The first difference is that they are not proportional to the amount of population, which would be a very simple count. Other factors are also involved, such as income level, population density, to name a few, which causes the values to have changes. Who wins? Generally two types of provinces: those of the “poor” North and those of the “rich” South, to the detriment of the productive strip of the center of the country and, above all, of the Province of Buenos Aires plus the City. According to an IDESA calculation, so far in 2022, 22% of the population lives in the former and receives 34% of co-participated resources; 33% of the population lives in the center and south and receives 41% and 45% of the population lives in the metropolitan area and receives only 25% of the co-participation mass for the provinces. With these figures, the alleged fight between the Province and the City of Buenos Aires is a distraction game to avoid the underlying conflict: the districts that generate resources vs. those that absorb them. The Economist George Hill he has no doubts: there is no way to discuss a new partnership because it is a “zero sum” game responsible for decadence and backwardness. “It must be eliminated directly and go to a system like the one prior to the distribution laws, in which certain taxes finance the Nation (Customs, Profits and Social Security) and others for the provinces (VAT in its entirety, those that tax the heritage)“, Explain.

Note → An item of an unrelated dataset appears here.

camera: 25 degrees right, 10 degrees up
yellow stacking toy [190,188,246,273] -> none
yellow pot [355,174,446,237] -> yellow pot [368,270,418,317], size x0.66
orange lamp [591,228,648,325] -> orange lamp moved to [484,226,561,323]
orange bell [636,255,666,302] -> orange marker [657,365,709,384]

In the latest report on the distribution of tax resources, the IARAF points out an interesting fact for the provincial coffers. Income tax grew by 17.5% real year-on-year: the national government sent to the consolidated provinces plus CABA $688,634 million for co-participation, special laws and compensation, compared to $334,241 million for the same period of the previous year. And when considering the performance of each particular jurisdiction, CABA was the one with the highest real growth (+8.6%) while others such as Catamarca (+7.1%) and Buenos Aires (+5%). Its director, the economist Nadin Arganaraz, emphasizes that, in the organizational scheme of a federal country, the distribution of responsibility that each one has in the provision of public goods and the distribution of financing is essential. Argentina many years ago should have a new federal co-participation law, which is still pending and what is in force is done through fixed weights without solid support behind it. “What should be sought are mechanisms that guarantee a principle of equity that does not harm the creation of economic activity.”, he concludes.
This, dumped into an Excel spreadsheet, is one thing, but automaticity implies greater real autonomy and the role of many governors in being lax in charging direct taxes and requesting works or services at the expense of the Nation, introduces them under an umbrella of fiscal irresponsibility. to win votes in the short term, but that is turning them into a vassal economy of the National Executive Power.